Но он не делал ничего, и просто стоял.
— Зачем ты стоишь здесь, когда все разбежались?! Ты стоишь совершенно один, беги же…
И тут ноги и руки его пустились в движение, но какое-то медленное, утомлённое.
— До чего же сильный шум здесь. Но что же послужило его причиной? Быстро все воспоминания покинули тебя. Чего ты хочешь?! Кричать? Что кричать? Просто призывы?… Но кому?… К чему?.. Этот голос говорит у тебя внутри, слышишь ли ты его? Видишь ли?.. Но где?.. Нет ничего, ничего, одна сплошная темнота. Осторожное движение и аккуратное отступление, как тиканье часов, вслед за которым устремляется и сердце…

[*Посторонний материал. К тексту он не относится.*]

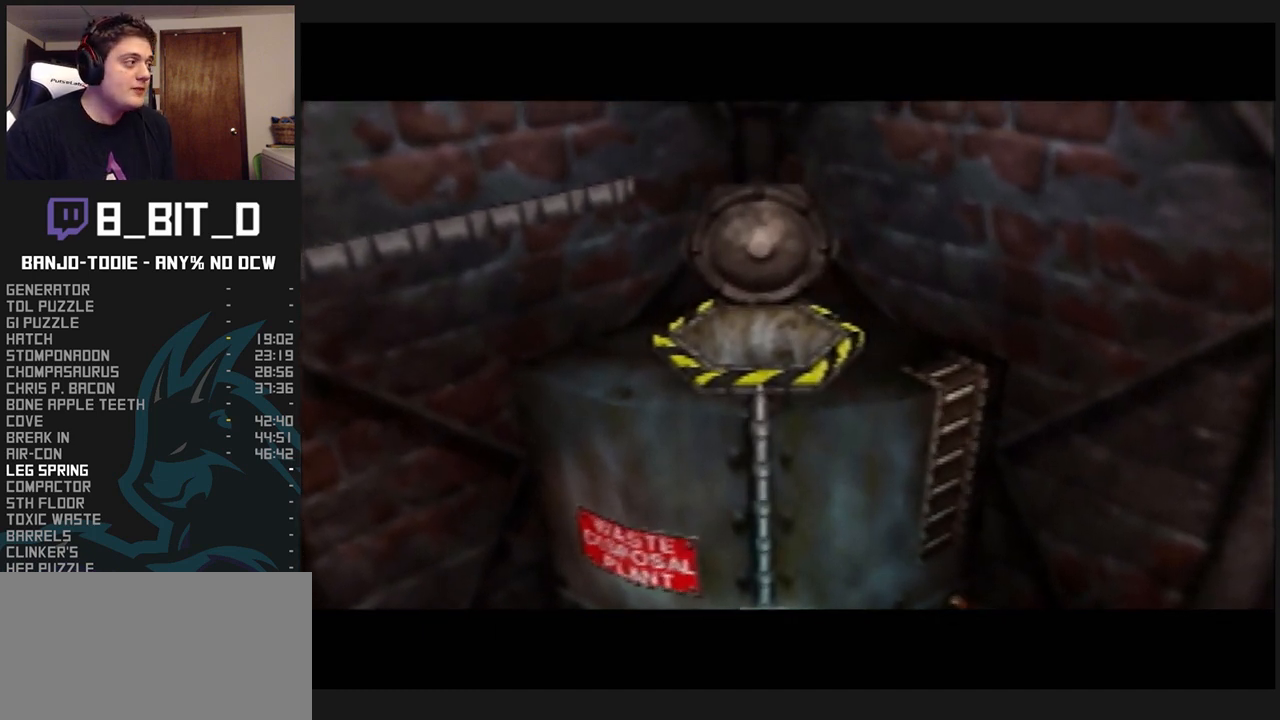
{"buttons": ["L1"], "left_stick": "center", "events": [[33, "A", "up"], [100, "A", "down"], [167, "R1", "down"], [200, "A", "up"], [200, "R1", "up"], [267, "A", "down"], [367, "A", "up"], [467, "A", "down"], [500, "A", "up"]]}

Шёпот преследовал его. И вот он оказался около ворот сада. Разве это не здесь? Он двигался, словно по волнам, постепенно тая на ходу. Высокие деревья неустанно танцевали, а небо… Небо?.. Оно высоко распростёрлось, и ничего не было, кроме спокойного тихого неба, которое улыбалось и изливало на землю дождь мира.
71
Господин Ахмад Абд Аль-Джавад услышал звук шагов у входа в лавку и оторвал голову от письменного стола. Перед ним находились трое юношей, лица которых хранили серьёзный и невозмутимый вид. Они вышли вперёд, пока не остановились у самого стола и затем сказали:
— Мир вам и милосердие Аллаха…
Ахмад поднялся и с привычной вежливостью ответил:
— И вам тоже мир и милосердие Аллаха и благословение Его, — затем указал на стулья… — Пожалуйте…

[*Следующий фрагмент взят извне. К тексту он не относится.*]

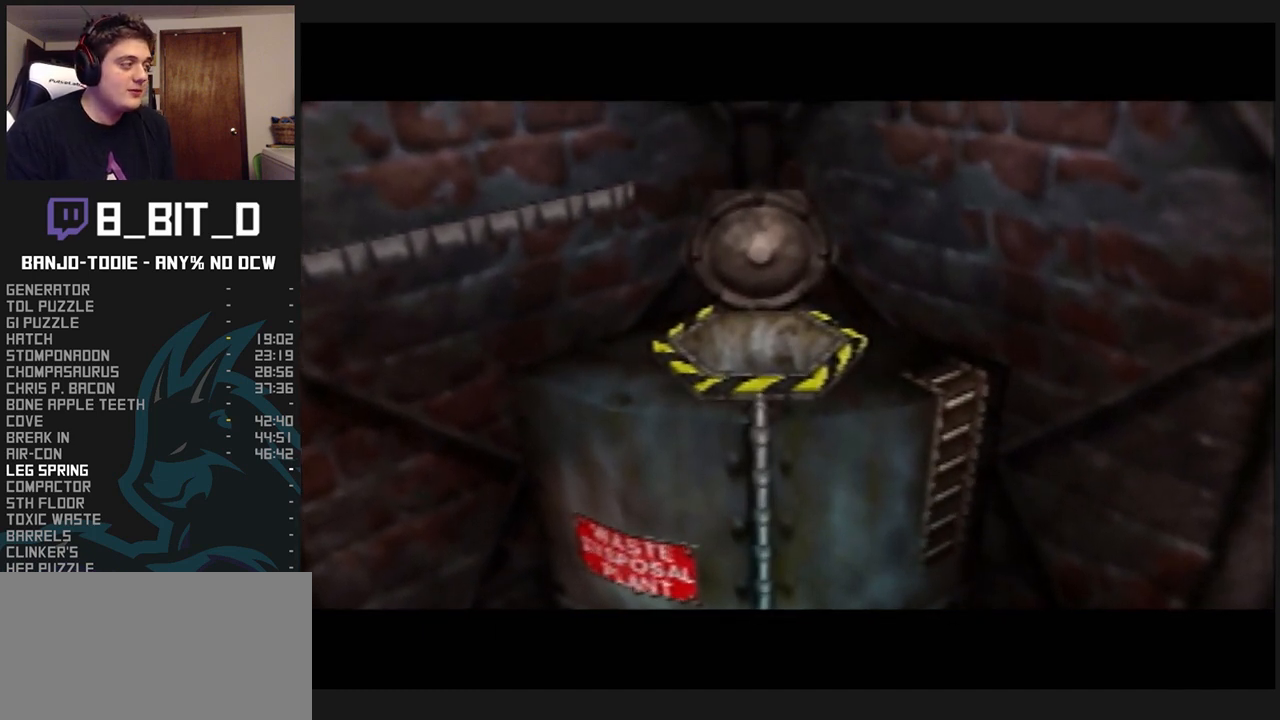
{"buttons": ["A", "L1"], "left_stick": "center", "events": [[67, "A", "down"], [133, "A", "up"], [233, "A", "down"], [300, "A", "up"], [367, "A", "down"], [433, "A", "up"], [467, "A", "down"]]}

Однако они не откликнулись на его жест, а только поблагодарили его, и тот, что стоял посредине, сказал:
— Вы — господин Ахмад Абд Аль-Джавад?
Ахмад улыбнулся, хотя в глазах его мелькнул немой вопрос, и ответил:
— Да, господин мой…
— Интересно, чего им понадобилось? Маловероятно, что они пришли сюда за покупками… Они шагают, словно солдафоны, а не как обычные покупатели! А эта серьёзная интонация в их словах! Время уже семь вечера. Неужели они не видят Аль-Хамзави, который убирает мешки на полки, делая знак, что лавка закрывается? Неужели они из тех, кто собирает пожертвования? Но ведь Саад Заглул уже свободен, и революция закончена. И я не могу дождаться того часа, когда отправлюсь в кофейню! Эй вы, знайте, что я не ради вас спрыснул лицо одеколоном, причесал волосы и усы, и затянул покрепче джуббу и кафтан! Да что вы хотите?